Nuno Casimiro

 

Quando ninguém está a ver

 

Esta podia ser a reportagem sobre os habitantes de um prédio comum. Eis os seus moradores contra a planura do quotidiano. São pessoas de brincar que vão ajeitando as cabeleiras e a posteridade, essa que nos há-de devolver a imagem que queríamos mostrar.

De olhos fechados ou sorriso aberto: bichos, gente e coisas a equilibrarem-se uns aos outros.

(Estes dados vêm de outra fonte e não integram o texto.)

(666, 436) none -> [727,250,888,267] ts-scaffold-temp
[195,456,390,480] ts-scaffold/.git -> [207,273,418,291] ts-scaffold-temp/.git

Depois do assombro do primeiro contacto, não é difícil pensar que as criaturas normais não têm nada de excepcional. Tirando as pequenas manias, claro, e as pompas de cada um, ilustradas desde há muito pelo João Vaz de Carvalho. Eis a normalidade da exuberância, a casa dos nossos amáveis fantasmas. Um mundo que replica as aparências que nos comprimem, mas soltando-lhe a pose. É um jogo de desmontar, a cambalhota que nos restitui a vida por dentro dos objectos e dos seres quando se lhes retira a maquilhagem. Ou a adultice, se preferirem, essa disfunção que é o tempo a amputar-nos a capacidade de ver a cores e sem filtros.

Os desenhos e quadros do João assombram porque não se encheram da seriedade que esconde e estorva a simetria, o que não significa qualquer redução à infantilidade, apenas uma sincera bonomia ou crueldade, conforme a vida que se nos depara.

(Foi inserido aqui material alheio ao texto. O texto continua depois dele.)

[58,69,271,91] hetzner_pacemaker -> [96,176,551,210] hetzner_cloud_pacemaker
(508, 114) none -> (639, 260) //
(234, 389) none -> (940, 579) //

Nestes retratos de prédio à espera de uma história, ou será antes um bairro tranquilo?, a singularidade dos vizinhos alimenta-se da vaidade que impele ao retrato. Para quê retratar(-se) senão para mostrar o que de mais interessante se tem? O nosso nariz comprido, geminado, alinhado ou curvado em parentescos. A nossa imagem num reverso, num processo, do avesso.

Eis o mundo que nos calhou, despido pelo João Vaz de Carvalho para que nos vejamos melhor. Sorriamos, portanto, em uníssono e em cascata, de perfil ou inclinados. Para onde olhamos quando ninguém está a ver?